Publisher's Note: This post appears here courtesy of the Carolina Journal. The author of this post is Kari Travis.

    Given voting challenges amid COVID-19, what can you actually expect to know about ballot results at the close of Election Day?

    More than you might think, Carolina Journal has learned from the N.C. State Board of Elections. The state board expects to tally as much as 80% of the vote after polls close Tuesday, Nov. 3, NCSBE Executive Director Karen Brinson Bell told CJ.

    There's no question Election Day will look different this year, Bell said during a news conference Tuesday, Oct. 20. Social distancing means longer lines at polling places. Between 20% and 30% of voters are expected to mail absentee ballots. Mail-in votes have the potential to be counted up to nine days after the election, so long as they're postmarked by Nov. 3.

    Much is at stake during this year's general election. The presidential race, which North Carolina voters will play an important role in deciding. The gubernatorial race, which pits incumbent Democratic Gov. Roy Cooper against Republican Lt. Gov. Dan Forest. The N.C. Supreme Court races, which will shape the state's political landscape for years to come. The Council of State elections, which include powerful positions like those of state treasurer and labor commissioner.

    All General Assembly seats are also contested. Republicans have held majority power in the N.C. House and Senate for nearly 10 years, and Democrats are challenging to regain strongholds. The outcome of the 2020 election will influence the state's next redistricting cycle after the 2020 census, since new voter maps will favor whichever party holds the General Assembly.

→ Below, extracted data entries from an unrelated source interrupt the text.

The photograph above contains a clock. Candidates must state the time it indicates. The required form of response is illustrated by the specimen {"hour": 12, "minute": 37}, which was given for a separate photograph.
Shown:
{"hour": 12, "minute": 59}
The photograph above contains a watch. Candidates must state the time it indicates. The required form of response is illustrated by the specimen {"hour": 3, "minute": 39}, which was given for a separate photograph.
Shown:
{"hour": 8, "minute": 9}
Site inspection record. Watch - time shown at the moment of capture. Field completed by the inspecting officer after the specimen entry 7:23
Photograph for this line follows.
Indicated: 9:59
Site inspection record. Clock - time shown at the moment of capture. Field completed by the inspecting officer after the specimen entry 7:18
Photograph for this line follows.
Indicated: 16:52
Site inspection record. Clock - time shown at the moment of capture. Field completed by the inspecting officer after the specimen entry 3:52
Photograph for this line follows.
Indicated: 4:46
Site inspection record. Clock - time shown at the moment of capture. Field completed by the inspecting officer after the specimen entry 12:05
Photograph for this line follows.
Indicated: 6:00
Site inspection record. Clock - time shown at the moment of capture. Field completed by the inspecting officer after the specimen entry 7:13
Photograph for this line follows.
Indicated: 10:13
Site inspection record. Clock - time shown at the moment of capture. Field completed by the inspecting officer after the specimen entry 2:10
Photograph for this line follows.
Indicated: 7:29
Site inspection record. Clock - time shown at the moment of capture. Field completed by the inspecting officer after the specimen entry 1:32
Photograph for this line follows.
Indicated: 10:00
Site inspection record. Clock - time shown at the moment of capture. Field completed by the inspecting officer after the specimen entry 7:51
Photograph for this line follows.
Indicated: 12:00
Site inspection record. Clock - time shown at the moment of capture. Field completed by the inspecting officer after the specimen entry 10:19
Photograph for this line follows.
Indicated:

    The NCSBE — embattled for approving a controversial elections settlement in September — is taking every precaution to ensure a safe, fair election, Bell told reporters at the news conference. Bell is a key figure in the Democrat-led settlement, which would've eliminated the witness signature on absentee ballots, allowed unmanned drop boxes, and extended the deadline for receiving mail ballots from three days to nine days after the election. The deal, made between the state board and the union-backed N.C. Alliance of Retired Americans, was reached behind closed doors last month. Hundreds of thousands of votes had already been cast at the time.

    Three lawsuits challenged the settlement, and the cases have been consolidated. Federal Judge William Osteen restored the witness signature requirement in an order earlier this month. But he didn't touch the matters of unmanned drop boxes and the extended deadline for counting mail-in ballots.

    Republican leaders say they'll keep fighting the extension of the deadline for counting mail-in ballots. State law sets a Nov. 6 cut-off date for those ballots to be eligible. The NCSBE settlement moved that date to Nov. 12.

    Bell has said that unmanned ballot drop-offs aren't allowed.

    Voter turnout so far has been high.

    North Carolina has 7,311,145 registered voters. The state board projects that 50% of all ballots will be cast early, in person, Bell told CJ.

    Early, in-person voting, which opened Oct. 15, has drawn 1,911,620 people as of 5:30 p.m., Thursday, Oct. 22. Another 716,607 have voted by mail. That means at least 2,628,227 people have cast their ballot so far during the 2020 General Election. By comparison, fewer than 800,000 by-mail and in-person votes had been cast at about this time in 2016.

    Mail-in ballots are already being processed and readied for counting, Bell said. At 7:30 p.m. on Election Night, the NCSBE will release results for all mail-in ballots that have been received and entered into counting machines.

    Bell cautioned the public against expecting immediate results from voting precincts. While polls close at 7:30, anyone still in line will be allowed to vote, she said. Poll workers will work late to tally votes and submit the results to the state board's database.

    "I'm hopeful it will not be into the wee hours of the morning, but we will just have to wait and see on that," she said.

    Keep in mind, Bell said, that all of these results will remain unofficial until they are fully vetted and certified. Individual county boards will certify vote counts Nov 13. The state board is set to meet Nov. 24 to finalize results.